If Adam and Steve were in the traditional culture of the 1800s there would be no debate. If they were in some ultra-permissive sexually-open subculture of the 2100s, there would also be no debate. The culture would tell one of them that they were wrong, just like someone who wants to make the other live in a 10 degree frozen house is wrong, that person would grudgingly agree, they would stay together, and that would be that. The problem only comes when they’re in a culture with a lot of different subcultures that haven’t made up their minds yet. Like ours.
We all hear the stories of the economists who start by assuming perfect rationality, and then add in deviations from that assumption when they come to them. I kind of like to start from a liberal assumption of perfect atomic individualism and add in deviations when I encounter them. And, well, this is the latest one I encountered.
Adam and Steve’s individual personalities and situations will help resolve their conflict, but the tiebreaker vote is always going to be cast by the culture around them. Realizing this has made me more open to activists who are trying to change the culture – and, symmetrically, to conservatives who are trying to prevent the culture from being changed. People with unusual sex lives like to say that what they do in the privacy of their own bedroom doesn’t hurt anyone else – neither breaks their nose nor picks their pocket – but the fact is that the partial social acceptance of fetish clubs and of open relationships is what gives Adam a leg to stand on. And some religious conservatives like to talk about how they only want to defend their own right to practice and express their beliefs instead of being forced into the broader cultural revolution all around them, but the fact is that their beliefs are what’s supporting Steve. My sympathies will always be with the atomic individualists who want to come up with some clever Adam-Steve contract that solves their problem on the meta-level as long as all actors are rational, but I am starting to worry the culture warriors have a point here.
UR said that “the sovereign is the one who sets the null hypothesis”. Once you’ve let the culture set a default – going to fetish clubs is a reasonable request, going to fetish clubs is an unreasonable request – then given sufficiently good liberal norms people who want to deviate from the default can absolutely do so, but as soon as a conflict springs up the identity of the default option still matters a lot.

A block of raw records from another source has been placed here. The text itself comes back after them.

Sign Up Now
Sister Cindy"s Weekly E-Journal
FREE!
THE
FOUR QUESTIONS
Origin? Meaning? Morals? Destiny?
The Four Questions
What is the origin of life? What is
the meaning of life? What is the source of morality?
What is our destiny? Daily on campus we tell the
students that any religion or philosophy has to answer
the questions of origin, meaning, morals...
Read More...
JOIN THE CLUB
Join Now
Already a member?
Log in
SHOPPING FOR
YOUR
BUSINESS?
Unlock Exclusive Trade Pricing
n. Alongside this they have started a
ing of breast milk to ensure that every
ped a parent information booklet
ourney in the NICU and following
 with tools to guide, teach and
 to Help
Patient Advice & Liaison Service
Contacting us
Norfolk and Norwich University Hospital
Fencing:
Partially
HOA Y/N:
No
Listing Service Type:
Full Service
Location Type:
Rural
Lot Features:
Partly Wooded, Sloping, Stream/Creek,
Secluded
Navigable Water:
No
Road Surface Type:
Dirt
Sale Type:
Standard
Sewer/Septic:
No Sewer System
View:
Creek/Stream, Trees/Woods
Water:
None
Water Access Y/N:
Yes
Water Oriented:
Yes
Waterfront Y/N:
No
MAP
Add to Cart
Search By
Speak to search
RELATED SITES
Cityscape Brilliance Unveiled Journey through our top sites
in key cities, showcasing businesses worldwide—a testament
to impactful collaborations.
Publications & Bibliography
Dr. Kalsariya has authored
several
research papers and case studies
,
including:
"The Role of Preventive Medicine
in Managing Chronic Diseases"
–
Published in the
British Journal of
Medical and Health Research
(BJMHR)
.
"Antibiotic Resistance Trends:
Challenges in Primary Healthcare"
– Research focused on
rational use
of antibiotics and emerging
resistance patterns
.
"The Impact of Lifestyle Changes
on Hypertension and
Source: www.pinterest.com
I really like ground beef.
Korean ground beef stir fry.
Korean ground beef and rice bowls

I’m not suggesting a total war of all against all, and there’s always the Archipelago option, but I guess sometimes culture wars do need to be fought beyond the point where you just leave people alone, if only to shift the default in your direction.
Speaking of culture wars, an apology to gay people. I always obfuscate details about my patients to disguise their identities, but I feel particularly bad about making this couple gay because it reinforces the stereotype of gay people as hypersexual and bad at committment. I made them gay anyway, because when I tried to write them hetero, their gender seemed to skew the problem too much to one side or another – for example, when Steve was a woman, he was the poor innocent wife wronged by a horny husband who insisted on thinking with his crotch. I worried that if I made the couple hetero, my readers for one reason or another would bring their own baggage and wouldn’t be able to see it as the difficult and evenly-balanced problem it seemed like when I was in the office with them.
Which itself says something about how our culture sets default hypotheses.